Not far away, in the center of town, stands a large church.
The sermons are replete with Scripture, and the congregation has a reputation
as “Bible-believing” people. This is why what I’m about to say is so hard to
believe.
The difficulty isn’t obvious to most, and many who
attend the church don’t even realize there’s a problem.
It has to do with the Sunday School.
You see, the Sunday School teachers don’t teach the
children and youth that the biblical truths taught in the sanctuary are actually true, and applicable to all of
life. They don’t want to “impose” Christianity on the next generation, or sway the
youth one way or another when it comes to the Bible.
There is no discussion about how the Bible relates to all
of life, provides a standard for moral order, or brings meaning to all human
endeavor.

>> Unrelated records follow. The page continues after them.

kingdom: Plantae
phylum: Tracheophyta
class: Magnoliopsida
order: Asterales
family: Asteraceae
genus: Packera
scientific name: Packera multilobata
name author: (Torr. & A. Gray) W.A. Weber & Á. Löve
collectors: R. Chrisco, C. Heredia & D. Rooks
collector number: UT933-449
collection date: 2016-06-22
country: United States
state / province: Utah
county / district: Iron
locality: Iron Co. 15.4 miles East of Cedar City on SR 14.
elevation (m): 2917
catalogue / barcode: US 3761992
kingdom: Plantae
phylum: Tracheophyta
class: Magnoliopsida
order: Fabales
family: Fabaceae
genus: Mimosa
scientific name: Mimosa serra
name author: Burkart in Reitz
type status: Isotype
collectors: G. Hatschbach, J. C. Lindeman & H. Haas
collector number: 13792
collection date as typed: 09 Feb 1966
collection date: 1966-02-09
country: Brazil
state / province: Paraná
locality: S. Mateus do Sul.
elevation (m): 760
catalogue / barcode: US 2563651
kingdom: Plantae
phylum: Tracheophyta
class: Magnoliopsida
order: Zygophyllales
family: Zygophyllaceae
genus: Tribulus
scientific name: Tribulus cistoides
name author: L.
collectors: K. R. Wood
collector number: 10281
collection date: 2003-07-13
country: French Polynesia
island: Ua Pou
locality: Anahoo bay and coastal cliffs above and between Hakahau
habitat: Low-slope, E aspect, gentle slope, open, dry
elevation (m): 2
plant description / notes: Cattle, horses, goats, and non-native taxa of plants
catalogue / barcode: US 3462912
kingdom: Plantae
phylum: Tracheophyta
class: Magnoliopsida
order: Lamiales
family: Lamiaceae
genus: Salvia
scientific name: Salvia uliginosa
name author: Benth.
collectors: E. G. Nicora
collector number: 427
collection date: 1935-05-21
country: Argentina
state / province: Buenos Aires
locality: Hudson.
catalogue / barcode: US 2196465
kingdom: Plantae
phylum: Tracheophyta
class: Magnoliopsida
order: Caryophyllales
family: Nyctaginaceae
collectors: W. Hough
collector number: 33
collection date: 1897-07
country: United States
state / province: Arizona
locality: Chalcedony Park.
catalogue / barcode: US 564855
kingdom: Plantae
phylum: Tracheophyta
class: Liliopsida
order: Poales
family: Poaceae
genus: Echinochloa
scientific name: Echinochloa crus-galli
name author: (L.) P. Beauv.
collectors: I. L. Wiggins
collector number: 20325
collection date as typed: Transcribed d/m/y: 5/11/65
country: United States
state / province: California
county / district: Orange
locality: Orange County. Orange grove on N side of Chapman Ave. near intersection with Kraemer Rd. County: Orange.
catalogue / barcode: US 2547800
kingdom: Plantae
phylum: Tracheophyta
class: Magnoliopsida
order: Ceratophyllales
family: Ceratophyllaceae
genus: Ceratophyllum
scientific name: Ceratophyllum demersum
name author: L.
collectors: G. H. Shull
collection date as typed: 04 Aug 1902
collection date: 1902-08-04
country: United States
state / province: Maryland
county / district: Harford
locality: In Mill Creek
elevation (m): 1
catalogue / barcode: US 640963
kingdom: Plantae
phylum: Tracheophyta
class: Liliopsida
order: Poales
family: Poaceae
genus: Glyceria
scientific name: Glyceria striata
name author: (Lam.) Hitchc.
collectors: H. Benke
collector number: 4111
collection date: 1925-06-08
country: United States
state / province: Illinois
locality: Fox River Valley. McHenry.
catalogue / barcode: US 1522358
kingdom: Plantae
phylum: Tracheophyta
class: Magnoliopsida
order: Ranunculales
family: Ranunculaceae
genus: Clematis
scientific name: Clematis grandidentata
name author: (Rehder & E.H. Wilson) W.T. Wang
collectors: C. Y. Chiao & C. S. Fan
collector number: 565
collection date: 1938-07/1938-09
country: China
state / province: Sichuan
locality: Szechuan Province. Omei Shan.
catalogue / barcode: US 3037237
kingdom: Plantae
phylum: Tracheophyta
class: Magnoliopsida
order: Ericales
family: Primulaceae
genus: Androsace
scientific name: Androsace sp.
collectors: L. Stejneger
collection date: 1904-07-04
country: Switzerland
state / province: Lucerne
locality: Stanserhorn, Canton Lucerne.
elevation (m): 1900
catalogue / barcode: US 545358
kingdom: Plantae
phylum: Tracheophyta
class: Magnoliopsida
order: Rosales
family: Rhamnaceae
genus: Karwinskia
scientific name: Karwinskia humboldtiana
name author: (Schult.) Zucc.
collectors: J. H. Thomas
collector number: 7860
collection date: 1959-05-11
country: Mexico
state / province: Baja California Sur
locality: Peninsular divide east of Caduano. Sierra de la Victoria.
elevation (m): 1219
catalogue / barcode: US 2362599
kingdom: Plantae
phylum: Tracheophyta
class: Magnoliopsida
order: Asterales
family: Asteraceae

This sort of teaching is appropriate for the sanctuary, they say, but
not for the Sunday School. The rule-of-thumb for Sunday School is, “neutrality in
all.”
This matter is never addressed from the pulpit, lest
Sunday School teachers take offense. Besides, the vast majority of parents don’t
have a problem with the Sunday School. They figure if they do their job
at home, there’s nothing to be concerned about.
Does such a Sunday School really exist? No Bible-believing
church would tolerate such a program! Yet most churches, and the parents who
attend them, see no problem with a Monday-through-Friday educational system
that does the very same thing, five days a week, six hours a day.
Let me explain.
If it is not OK for 1 hour on Sunday to give young people the idea that God’s Word plays a “neutral” role in life, and does not provide the overarching Light and Truth by which all other things are to be understood and measured, why then is it OK to give them this message on Monday through Friday?
If it is not OK for 1 hour on Sunday to give young people the idea that God’s Word plays a “neutral” role in life, and does not provide the overarching Light and Truth by which all other things are to be understood and measured, why then is it OK to give them this message on Monday through Friday?
Why does the church in general see no problem with
schools that provide instruction in academics divorced from God’s Word, where teachers make no connections whatsoever
between the Lordship of Christ and math or history, or literature and biology, and
where the Light by which all things are to
be understood has been thoroughly put out?
The outcome is not necessarily atheism, but surely dualism: the toxic notion that Jesus is Lord of the Church, but nothing more.